I was asked to quickly build a prototype for some basic AI functionality we thought we might want to add to one of the products. I was able to go from "I have no idea what I should build" to "here's a prototype we can put in front of clients and see if this idea has any merit" in about 14 hours. Just riffing with Claude from product idea to functional/technical specs, implementation plan, then full working prototype was one shot, and then a tight iteration loop for a couple of hours with me guiding it on personal aesthetic choices to give it enough final polish. Obviously I wouldn't ship this code into production, but it's really nice not having any sunken cost biases when demoing a prototype. If customers don't like it? Great, I lost one day and half the time I was multi-tasking while Claude implemented specs. Even better - I had Claude write a script to extract all the conversations I had with it and include those in the prototype repo. Then I filmed a quick demo video of my process, shared that with the engineers, and they're able to review my Claude conversations to get inspiration for how to modify their own agentic coding strategies.
zozbot234
DeepSeek is close to SOTA today, as are Kimi and GLM. Yes they'll be slow and high-latency on ordinary hardware but let's be real, no one reasonable is running Opus or GPT on a 24/7 basis either.

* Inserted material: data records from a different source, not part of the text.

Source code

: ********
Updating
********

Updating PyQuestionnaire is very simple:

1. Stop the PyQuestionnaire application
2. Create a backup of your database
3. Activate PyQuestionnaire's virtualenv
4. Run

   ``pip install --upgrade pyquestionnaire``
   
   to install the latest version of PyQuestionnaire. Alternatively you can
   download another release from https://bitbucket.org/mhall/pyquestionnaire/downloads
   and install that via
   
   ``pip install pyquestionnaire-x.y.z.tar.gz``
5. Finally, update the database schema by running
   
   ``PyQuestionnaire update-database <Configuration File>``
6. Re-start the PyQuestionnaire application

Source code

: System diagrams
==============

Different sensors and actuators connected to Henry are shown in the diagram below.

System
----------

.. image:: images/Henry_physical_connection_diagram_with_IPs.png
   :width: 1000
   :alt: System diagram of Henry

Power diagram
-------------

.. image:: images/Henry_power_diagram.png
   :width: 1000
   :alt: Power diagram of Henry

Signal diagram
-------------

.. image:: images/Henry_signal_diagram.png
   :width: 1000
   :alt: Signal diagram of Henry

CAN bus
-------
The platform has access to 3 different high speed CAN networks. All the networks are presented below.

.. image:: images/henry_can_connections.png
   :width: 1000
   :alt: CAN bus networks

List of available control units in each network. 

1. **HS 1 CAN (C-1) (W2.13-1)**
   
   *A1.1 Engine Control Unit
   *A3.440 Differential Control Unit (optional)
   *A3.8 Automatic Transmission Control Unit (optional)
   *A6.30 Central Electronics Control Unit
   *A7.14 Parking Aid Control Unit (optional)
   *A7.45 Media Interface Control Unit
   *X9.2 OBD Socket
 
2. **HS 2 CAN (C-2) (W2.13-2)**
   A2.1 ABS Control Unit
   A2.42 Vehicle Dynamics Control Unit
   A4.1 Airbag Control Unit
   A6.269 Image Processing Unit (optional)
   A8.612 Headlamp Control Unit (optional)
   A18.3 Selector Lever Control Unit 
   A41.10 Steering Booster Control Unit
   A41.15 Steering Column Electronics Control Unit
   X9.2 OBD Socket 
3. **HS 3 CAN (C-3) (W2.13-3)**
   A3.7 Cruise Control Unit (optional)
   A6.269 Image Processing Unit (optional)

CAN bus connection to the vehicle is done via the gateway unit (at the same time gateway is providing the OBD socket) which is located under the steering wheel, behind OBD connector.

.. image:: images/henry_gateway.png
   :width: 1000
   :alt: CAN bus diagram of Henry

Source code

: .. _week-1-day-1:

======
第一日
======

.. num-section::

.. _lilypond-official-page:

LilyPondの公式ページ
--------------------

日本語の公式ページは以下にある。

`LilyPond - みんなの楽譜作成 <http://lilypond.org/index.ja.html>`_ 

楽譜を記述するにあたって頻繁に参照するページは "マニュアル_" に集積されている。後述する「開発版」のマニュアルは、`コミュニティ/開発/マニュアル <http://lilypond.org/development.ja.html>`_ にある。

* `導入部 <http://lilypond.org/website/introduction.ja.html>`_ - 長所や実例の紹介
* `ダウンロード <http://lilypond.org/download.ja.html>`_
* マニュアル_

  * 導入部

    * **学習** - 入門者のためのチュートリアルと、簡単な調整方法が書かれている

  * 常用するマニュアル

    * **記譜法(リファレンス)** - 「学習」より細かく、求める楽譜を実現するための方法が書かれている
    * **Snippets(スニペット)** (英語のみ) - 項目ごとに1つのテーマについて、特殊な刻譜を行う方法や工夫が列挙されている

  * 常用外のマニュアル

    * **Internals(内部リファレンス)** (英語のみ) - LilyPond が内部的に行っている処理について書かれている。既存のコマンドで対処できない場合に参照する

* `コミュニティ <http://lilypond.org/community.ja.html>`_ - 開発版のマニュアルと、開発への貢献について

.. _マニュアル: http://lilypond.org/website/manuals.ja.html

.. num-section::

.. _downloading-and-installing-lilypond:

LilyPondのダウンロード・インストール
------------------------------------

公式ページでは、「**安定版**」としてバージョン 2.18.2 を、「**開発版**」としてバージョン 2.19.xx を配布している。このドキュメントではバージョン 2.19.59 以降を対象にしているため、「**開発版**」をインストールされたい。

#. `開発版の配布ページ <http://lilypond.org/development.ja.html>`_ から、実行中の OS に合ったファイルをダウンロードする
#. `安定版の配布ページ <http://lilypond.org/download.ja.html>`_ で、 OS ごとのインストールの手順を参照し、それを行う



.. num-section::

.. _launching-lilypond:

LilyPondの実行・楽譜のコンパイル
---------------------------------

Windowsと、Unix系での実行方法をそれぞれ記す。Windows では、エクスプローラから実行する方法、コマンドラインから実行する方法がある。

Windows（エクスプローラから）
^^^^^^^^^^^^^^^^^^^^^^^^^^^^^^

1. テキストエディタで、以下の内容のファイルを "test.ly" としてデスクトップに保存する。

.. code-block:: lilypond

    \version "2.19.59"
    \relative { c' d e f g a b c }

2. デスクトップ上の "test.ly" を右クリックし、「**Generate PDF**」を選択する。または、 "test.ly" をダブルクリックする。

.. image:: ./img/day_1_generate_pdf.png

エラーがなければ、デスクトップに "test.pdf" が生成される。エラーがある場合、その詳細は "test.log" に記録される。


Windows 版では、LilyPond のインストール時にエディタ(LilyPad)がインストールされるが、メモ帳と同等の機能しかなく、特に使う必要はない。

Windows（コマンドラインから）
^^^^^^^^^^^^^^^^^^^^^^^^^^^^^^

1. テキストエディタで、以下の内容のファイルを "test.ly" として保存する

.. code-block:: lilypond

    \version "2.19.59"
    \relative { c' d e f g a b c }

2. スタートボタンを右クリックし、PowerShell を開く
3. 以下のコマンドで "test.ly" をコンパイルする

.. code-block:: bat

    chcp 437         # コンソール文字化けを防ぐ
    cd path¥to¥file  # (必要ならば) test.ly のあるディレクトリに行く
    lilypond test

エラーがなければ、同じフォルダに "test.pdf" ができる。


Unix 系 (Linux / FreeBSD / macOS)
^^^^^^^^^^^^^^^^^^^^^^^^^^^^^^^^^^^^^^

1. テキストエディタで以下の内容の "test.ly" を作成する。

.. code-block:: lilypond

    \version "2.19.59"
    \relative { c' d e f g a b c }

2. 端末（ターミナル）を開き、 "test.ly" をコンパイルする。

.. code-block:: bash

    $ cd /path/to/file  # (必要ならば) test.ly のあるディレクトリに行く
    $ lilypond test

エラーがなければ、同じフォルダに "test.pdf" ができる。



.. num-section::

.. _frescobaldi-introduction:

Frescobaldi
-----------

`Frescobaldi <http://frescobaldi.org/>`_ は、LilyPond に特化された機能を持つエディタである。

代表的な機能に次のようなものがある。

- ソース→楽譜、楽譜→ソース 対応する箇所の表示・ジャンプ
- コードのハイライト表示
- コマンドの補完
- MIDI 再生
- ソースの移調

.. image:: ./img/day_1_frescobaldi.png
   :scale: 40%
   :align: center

Local AI heavily rewards slow inference around the clock over fast response.
regexorcist
I think you'd be surprised, I find that the harness is what makes the real difference. I also prefer to be on the loop, actively guide and review. Local models are definitely much less autonomous as of today so if you need to be churning out code at speed they're probably not for you.
tempaccount5050
I've played with them plenty and they're not even close as far as speed or intelligence. It's like comparing a bike to an MRAP.
uxcolumbo
What harness would you recommend for the open-weight models?
enraged_camel
Having tried local agents just two weeks ago, the parent poster is correct: they don't come anywhere near frontier models, despite what the benchmarks state. I haven't tried Qwen 3.6 yet, but the version before it frequently got stuck even on moderately complex problems.
slopinthebag
If you know what you're doing and prompt it correctly, local models are great. If you're just vibe coding and relying on the LLM to fill in all the gaps for you and basically build the software for you, yeah you need SOTA to deal with that.
klaussilveira
How much VRAM do you need to achieve decent performance?
regexorcist
I have a 64GB M1 Ultra dedicated to llama.cpp. I get 40 tok/s on a fresh session, decreasing slowly to about 25 tok/s at around 50% of the 256K context, then down to 20 tok/s or less beyond that, but I rarely let it go much higher and handoff instead. This is whith Qwen 36B A3B at 8Q without KV quantization. It's not super fast but perfectly usable for me.
2ndorderthought
This is the future.
tjpnz
Spent the better part of a week trying to integrate local models into my LazyVim workflow. I've tried both Avante and CodeCompanion and have yet to find any configuration which remotely works. Either it goes into an endless loop, the project directory gets filled with garbage or it can't find the file to apply changes to despite it just being read from. Not sure if it's a Qwen problem, plugins, or Ollama.
regexorcist
I suggest to have opencode drive the model. I also use neovim and these days I mostly just have a tmux pane side by side. But opencode does support ACP mode which you can use with codecompanion and the like.